Chengdu used to bill itself as "a place you come to and do not want to leave".
For most people, this is more a temptation than a feasible choice.
It takes a special personality, which I sum up as "being serious about having fun", to make the capital city of Sichuan province your permanent residence.
However, a short trip to the land of spicy cuisines is at most a guilty pleasure.
No matter how busy your schedule, you've got to give yourself a break from time to time.
And do not use the excuse that you have access to authentic Sichuan gourmet elsewhere. It's not just about what you eat or how numbingly fiery the dish is.
It's something in the atmosphere, which I had the fortune to experience on a recent weekend and will recount with utmost honesty.
Saturday
6:30 am
I woke up before the alarm had its chance to rouse me.
Outside the large window, it was milky white.
"Is it a foggy day, or am I in the moon palace?" I thought.
As I lifted my body out of bed in a 33-floor room in the Shangri-La Hotel, the high-rises on the other side of the Jinjiang River loomed - dimly lit.
"It's just overcast - a usual day in Chengdu," I realized.
Hunger gnawed at me, but the Horizon Club Lounge might not be open.
As my eyes darted around in search of edibles, a figurine in the shape of two pandas chewing bamboo shoots jumped into my view. It's not an ornament, I figured, because it's placed next to the fruit basket.
++++
• _EXERCISE 1_: According to the Chengdu travel piece, what did the city once bill itself as?
• _EXERCISE 2_: Carry on the Chengdu travel piece from its final sentence, keeping the same first-person voice and weekend timeline.

• _ENTRIES PROVIDED_:
++++
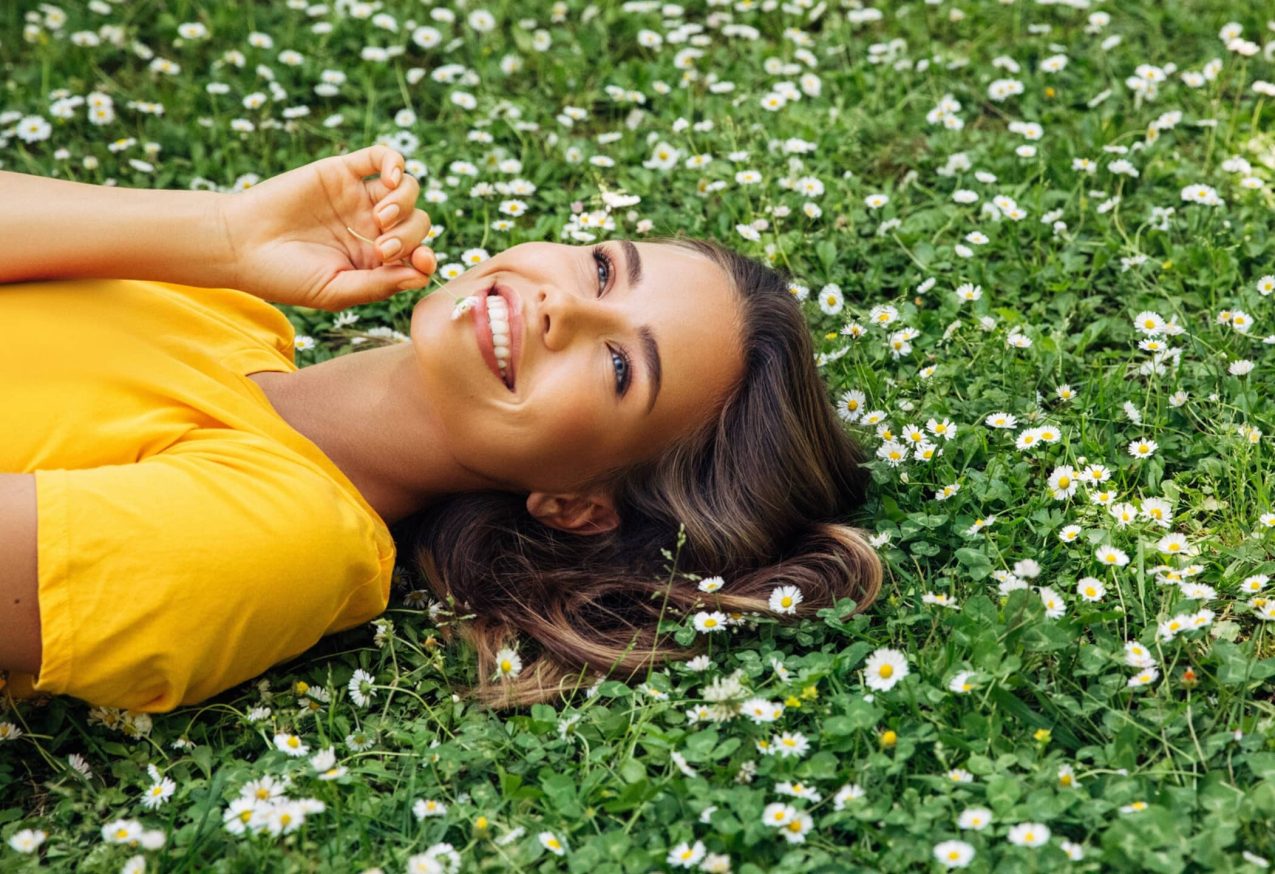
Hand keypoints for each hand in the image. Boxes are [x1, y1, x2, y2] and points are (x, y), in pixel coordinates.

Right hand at [216, 145, 436, 311]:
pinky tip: (390, 179)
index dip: (428, 258)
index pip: (419, 255)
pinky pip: (381, 158)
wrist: (241, 244)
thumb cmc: (286, 276)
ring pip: (407, 190)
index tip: (422, 262)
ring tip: (379, 220)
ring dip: (404, 204)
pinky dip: (395, 163)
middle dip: (410, 236)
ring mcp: (359, 198)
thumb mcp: (336, 290)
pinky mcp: (343, 171)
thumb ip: (379, 285)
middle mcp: (373, 228)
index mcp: (376, 261)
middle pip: (418, 223)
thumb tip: (421, 278)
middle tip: (383, 248)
++++
• _ANSWER SPACE 1_: It billed itself as "a place you come to and do not want to leave".

• _ANSWER SPACE 2_:
It turned out to be chocolate, which tasted sweetest in this odd hour of stomach protestation.
I nibbled at the bamboo shoots first, and then bit off chunks of it. As I got closer to the cuddly animals, I hesitated.
"It's not right to gobble up a national treasure, is it?"
Flashback to Friday
The previous night, I was glued to a centerpiece on a dinner table in Shang Palace, a Level-2 restaurant that features Sichuanese and Cantonese cuisines.
Instead of a lazy Susan or a floral arrangement, the center of the table was a miniature garden with small bridges, pavilions, and, of course, giant pandas. Sure, it would be a misnomer to call them giant. Teeny-weeny would be more accurate, and lovely as expected.
"Chengdu is the hometown of the panda, you know," my host explained. "And the display is a reflection of the city's ecology, without the modernity, though."
You cannot escape the endlessly huggable but libido-deficient mascot.
A walk around the lobby would bring you face-to-face with renderings by avant-garde artists Guo Jin and Guo Wei of a panda on a tree and another in a Lady Gaga-like posture.
A dozen more paintings adorn the walls, saving me a trip to the artists' village or a gallery, or tempting one on further explorations of the city's vibrant art scene.
Back to Saturday
I was hesitating as I was driven to the western suburb.
I had visited poet Du Fu's thatched cottage on a previous trip, but I had never been to the Jinsha Museum, both of which are on the way.
The relics at Jinsha are supposed to shed light on a distant past, but I guess they confound more than illuminate.
Whatever was unearthed looks nothing like Chinese civilization as we know it. It could as well have been the site of long-forgotten hedonistic extraterrestrials.
10 am
I decided to head out of the city, about an hour from downtown, to Anren, one of many old towns dotting the landscape of Chengdu vicinity.
Three streets from the 1930s have been preserved and restored.
They are lined with 27 manors that used to house some of the biggest warlords of the region.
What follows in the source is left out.